At the time, though, the Israeli public was worn down by the failure of the Oslo Accords peace process of the 1990s, the bloodshed of the Second Intifada in from 2000 to 2005 and the rising death toll from Palestinian attacks against Gaza settlers and soldiers guarding the settlements.

Gershon Baskin, an Israeli political activist and negotiator who has been pressing for a ceasefire since the war began, said Israel’s decision to leave Gaza “was a good idea that went bad.”

Former Israeli Prime Minister Ariel Sharon, who died in 2014, was a staunch supporter of the Gaza settlements, but had said deploying thousands of Israel Defense Forces soldiers to guard the settlers was no longer unsustainable, Baskin recalled. However, Sharon’s “main motivation was to prevent the creation of a Palestinian state,” by sacrificing the Gaza settlements, he said.

Months before Sharon announced the disengagement, international leaders were pressuring him to accept the Geneva Initiative, a peace plan that would have created a Palestinian state in the West Bank, Gaza and East Jerusalem. He hoped that by giving up Gaza, Israelis could stay in the West Bank and East Jerusalem, Baskin said.

Days before the disengagement, the U.S. Department of State announced it was considering supporting the Geneva Initiative.

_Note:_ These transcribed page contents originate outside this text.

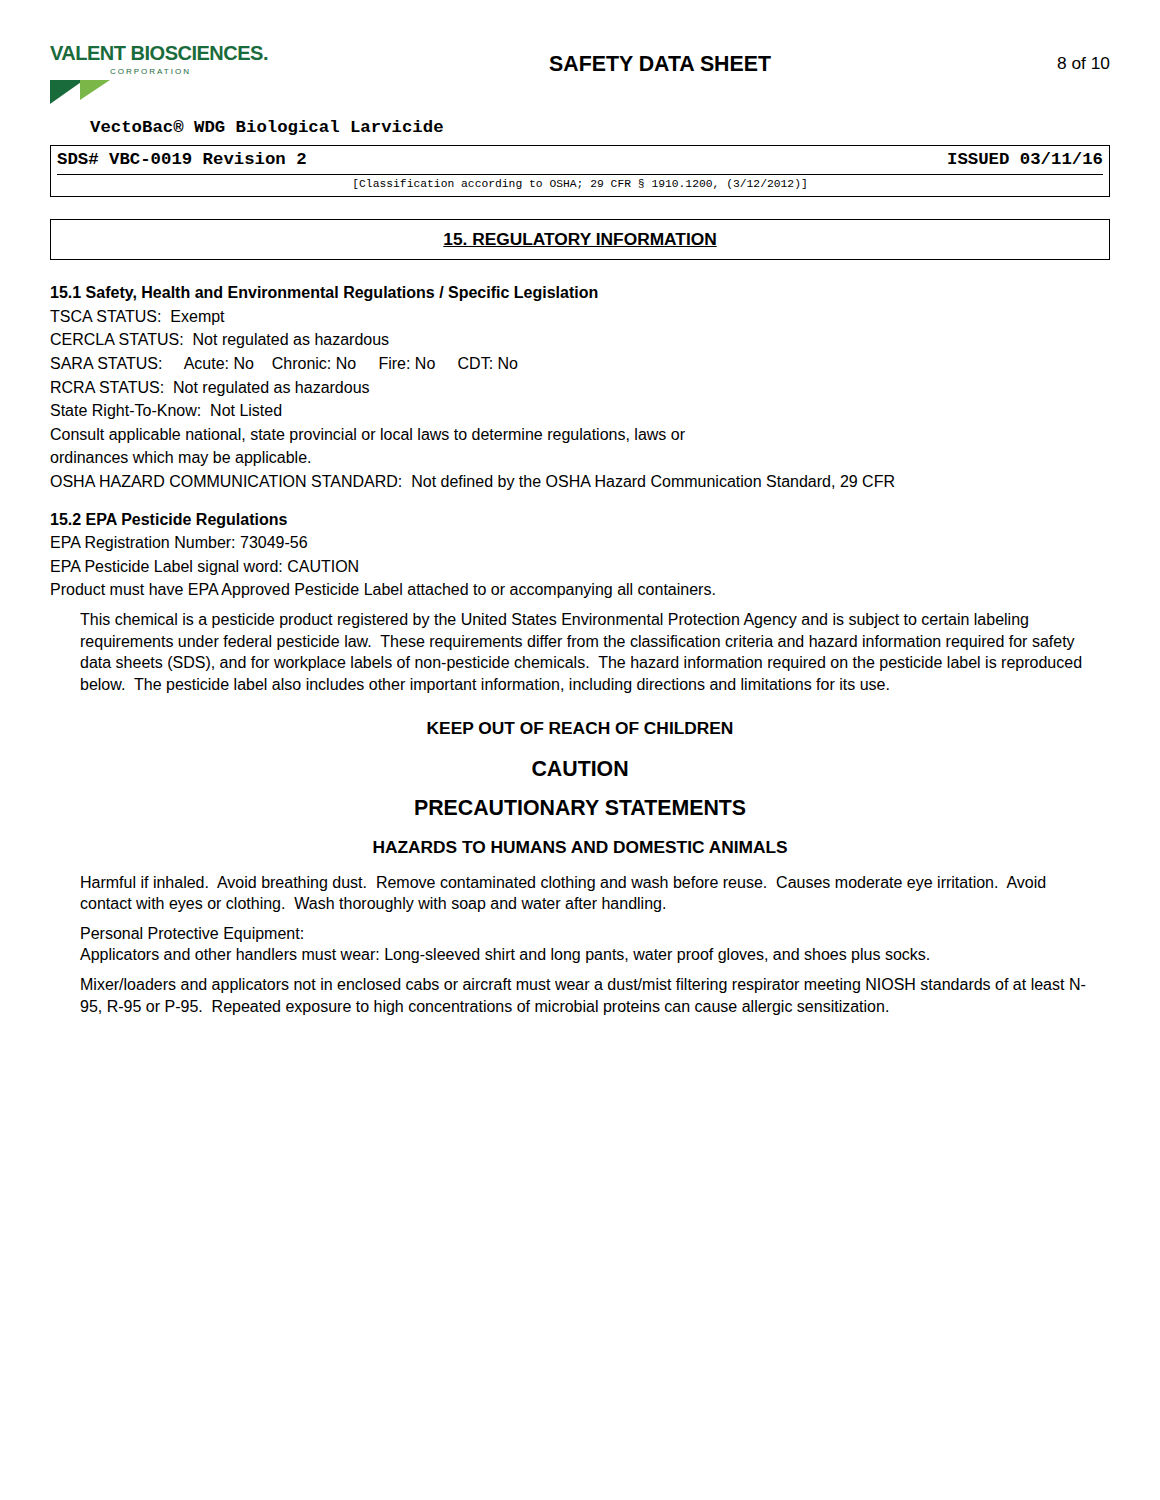VALENT BIOSCIENCES.
CORPORATION
SAFETY DATA SHEET
8 of 10
VectoBac® WDG Biological Larvicide
SDS# VBC-0019 Revision 2 ISSUED 03/11/16
[Classification according to OSHA; 29 CFR § 1910.1200, (3/12/2012)]
15. REGULATORY INFORMATION
15.1 Safety, Health and Environmental Regulations / Specific Legislation
TSCA STATUS: Exempt
CERCLA STATUS: Not regulated as hazardous
SARA STATUS: Acute: No Chronic: No Fire: No CDT: No
RCRA STATUS: Not regulated as hazardous
State Right-To-Know: Not Listed
Consult applicable national, state provincial or local laws to determine regulations, laws or
ordinances which may be applicable.
OSHA HAZARD COMMUNICATION STANDARD: Not defined by the OSHA Hazard Communication Standard, 29 CFR
15.2 EPA Pesticide Regulations
EPA Registration Number: 73049-56
EPA Pesticide Label signal word: CAUTION
Product must have EPA Approved Pesticide Label attached to or accompanying all containers.
This chemical is a pesticide product registered by the United States Environmental Protection Agency and is subject to certain labeling requirements under federal pesticide law. These requirements differ from the classification criteria and hazard information required for safety data sheets (SDS), and for workplace labels of non-pesticide chemicals. The hazard information required on the pesticide label is reproduced below. The pesticide label also includes other important information, including directions and limitations for its use.
KEEP OUT OF REACH OF CHILDREN
CAUTION
PRECAUTIONARY STATEMENTS
HAZARDS TO HUMANS AND DOMESTIC ANIMALS
Harmful if inhaled. Avoid breathing dust. Remove contaminated clothing and wash before reuse. Causes moderate eye irritation. Avoid contact with eyes or clothing. Wash thoroughly with soap and water after handling.
Personal Protective Equipment:
Applicators and other handlers must wear: Long-sleeved shirt and long pants, water proof gloves, and shoes plus socks.
Mixer/loaders and applicators not in enclosed cabs or aircraft must wear a dust/mist filtering respirator meeting NIOSH standards of at least N-95, R-95 or P-95. Repeated exposure to high concentrations of microbial proteins can cause allergic sensitization.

“When Sharon said he would dismantle settlements and army bases, international attention focused on the disengagement” rather than Palestinian independence, Baskin said.

Hava Zaltzman-Sheich. (Courtesy photo)

Jews evicted from Gaza are still dealing with the loss of their homes, communities and livelihoods, they told RNS.

Hava Zaltzman-Sheich was 16 years old when the Israeli army came to destroy her Gaza settlement, Moshav Gadid, the only home she had ever known. Teenagers like her played a central role in trying to save the settlements and hundreds refused to leave.

“This was my home, and I never believed that this could happen — that the government would do this, that our soldiers would uproot us,” she said. “My parents left earlier because they didn’t want to see the soldiers uproot us, it was too painful. It was also painful for the soldiers. I stayed until the very end.”



Relocated to a tiny mobile home in southern Israel, she experienced what she calls “an identity crisis.” Now a music therapist and mother of two, Zaltzman-Sheich said she is still living with the loss.

“It was as if someone had x’d out my childhood,” she said. “All of my beliefs, including the rabbis who said we would not be forced to leave, were shaken. … At first I searched for solace in religion, but then became less religiously observant, although many aspects of Judaism are really important to me. To this day, I’m afraid to lose things and people so I become overly attached to them.”  


Although most settlers weren’t naïve to the fact that their government was willing to destroy their homes, many prayed for a miracle that it wouldn’t happen.

Once Tucker’s family was evicted, they moved from place to place for seven years. Eventually, she and many other Netzer Hazani residents purchased land in a struggling moshav, or village, in Israel and built simple homes there. The financial compensation the settlers received for their lost homes was insufficient to buy a home in most of Israel, she said. 

Tucker said she and most of her fellow evictees “are yearning for home” in Gaza, still.

“It’s not something political, it’s just human,” she said. “I lived there for 30 years. Where I live now is my house but not my home.”

However, Zaltzman-Sheich said, while she understands why others may want to return, the way things stand now, she would not want to go back.

“I would like to visit, but the fear of moving back is too deep,” she said. “I don’t want to be anywhere dangerous.”